Joel Robbins, Becoming Sinners: Christianity and Moral Torment in a Papua New Guinea Society (2004)
Review by A.T. Coates
Robbins’s Becoming Sinners explores the concept of cultural change through the lens of morality. Based on his fieldwork with the Urapmin, a group of about 400 people in western Papua New Guinea, Robbins seeks to understand the cultural changes effected by the group’s conversion to charismatic Christianity. Though he describes the Urapmin’s Christian culture using the term “hybridity,” Robbins wants to go a step further: rather than seeing this “hybridity” as simple mixing or blending, he seeks a more robust theoretical account of the interaction between the constituent parts of hybrid cultures. According to Robbins, when the Urapmin adopted Christianity they became inhabitants of two opposing cultural systems. Unlike in other postcolonial settings, the Urapmin’s traditional bases of life (family, gardening, hunting, etc.) remained unchanged before and after conversion, as did the culture that structured them. Rather than assimilating Christianity into their existing cultural categories or having Christianity transform the structural relationships between their cultural categories, the Urapmin held their traditional culture alongside their Christian culture (7-10). But the largely individualist demands of the new Christian culture conflicted with the largely relational demands governing traditional Urapmin society. As a result, the Urapmin found themselves in a perpetual state they called “sin”: the regular interactions of social life caused them to be sinful, so the Urapmin constantly had to perform Christian rituals to rid themselves of sin. Living in two cultures left the Urapmin “troubled” (314).

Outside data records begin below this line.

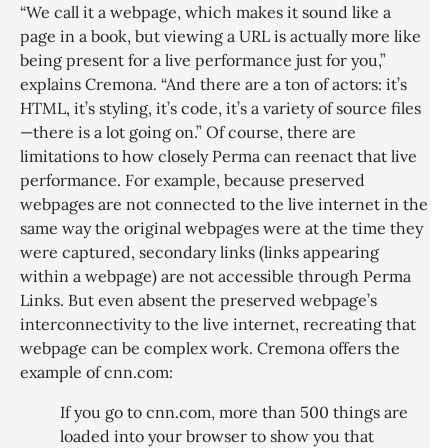
“We call it a webpage, which makes it sound like a
page in a book, but viewing a URL is actually more like
being present for a live performance just for you,”
explains Cremona. “And there are a ton of actors: it’s
HTML, it’s styling, it’s code, it’s a variety of source files
—there is a lot going on.” Of course, there are
limitations to how closely Perma can reenact that live
performance. For example, because preserved
webpages are not connected to the live internet in the
same way the original webpages were at the time they
were captured, secondary links (links appearing
within a webpage) are not accessible through Perma
Links. But even absent the preserved webpage’s
interconnectivity to the live internet, recreating that
webpage can be complex work. Cremona offers the
example of cnn.com:
If you go to cnn.com, more than 500 things are
loaded into your browser to show you that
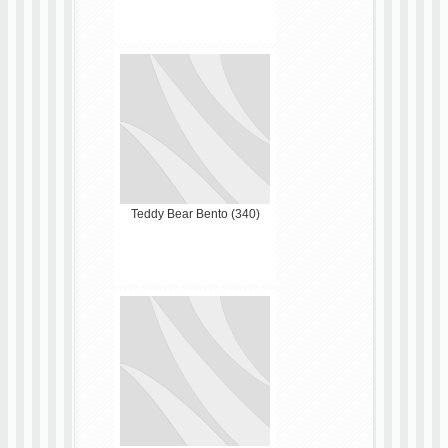
Teddy Bear Bento (340)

As it turns out, the Urapmin are not only charismatic Baptists—they are also dispensational premillennialists. This, argues Robbins, gives them particular outlooks with regard to their place in time and space. The Urapmin explain their history in episodic terms, episodes characterized by radical disjunction. Discussing the group’s conversion, people like to say, “Now is God’s time… Now is now, and before is before.” (164). Living in constant expectation of the coming Millennium, the Urapmin experience “a sloping temporal order in which people are forever pitched forward, placing their best attention on the future and their best energy on their efforts to be ready for that future” (164). Drawing on dispensationalism, the Urapmin also conceive of space in millennial terms. They map the world according to racial categories of “black” and “white”: the Urapmin see themselves and Papua New Guinea as “black” and most of the rest of the world as “white” Christian countries. “Blacks” like themselves, the Urapmin say, have very little self-control, act more immorally than whites, and are not good at getting things done. Dispensationalism plays a complex role in this racial system. The Urapmin see Christianity as a “white” religion—Robbins himself frequently heard that Jesus was white like him, and the Urapmin felt that most “white” countries were Christian. But they also see themselves as participants in a transnational Christian community. Jesus is white, but he “came for the sinners” like the Urapmin: unlike other whites, Jesus is willing to befriend and work with them despite their insufficiencies. When they attend church on Sunday, they see themselves as participants in a worldwide white community. More, the Urapmin believe they will finally be able to overcome their racial deficiencies when Jesus returns. Thus, they spend most of their lives preparing themselves for a future change.
Robbins’s chapter “Contemporary Urapmin in Millennial Time and Space” should be required reading for any course on fundamentalism/dispensationalism in America. The chapter provides much insight into cultures of dispensationalism. Obviously, not everything about the Urapmin case holds for nineteenth- and twentieth-century Americans. But Robbins’s anthropological approach challenges us to consider how historical American dispensational premillennialism operated at the cultural level. Robbins demands that we think about what, say, dispensationalism did to people’s experiences of the present/past/future, how it fostered transnational identities, how it interacted with cultural conceptions of space, how it related to issues of race, etc. In other words, this book has the power to do what anthropologists do best: it makes strange the familiar. Robbins challenges scholars of American history to engage and theorize Christianities as cultures, to reimagine how dispensationalism works through the case of the Urapmin.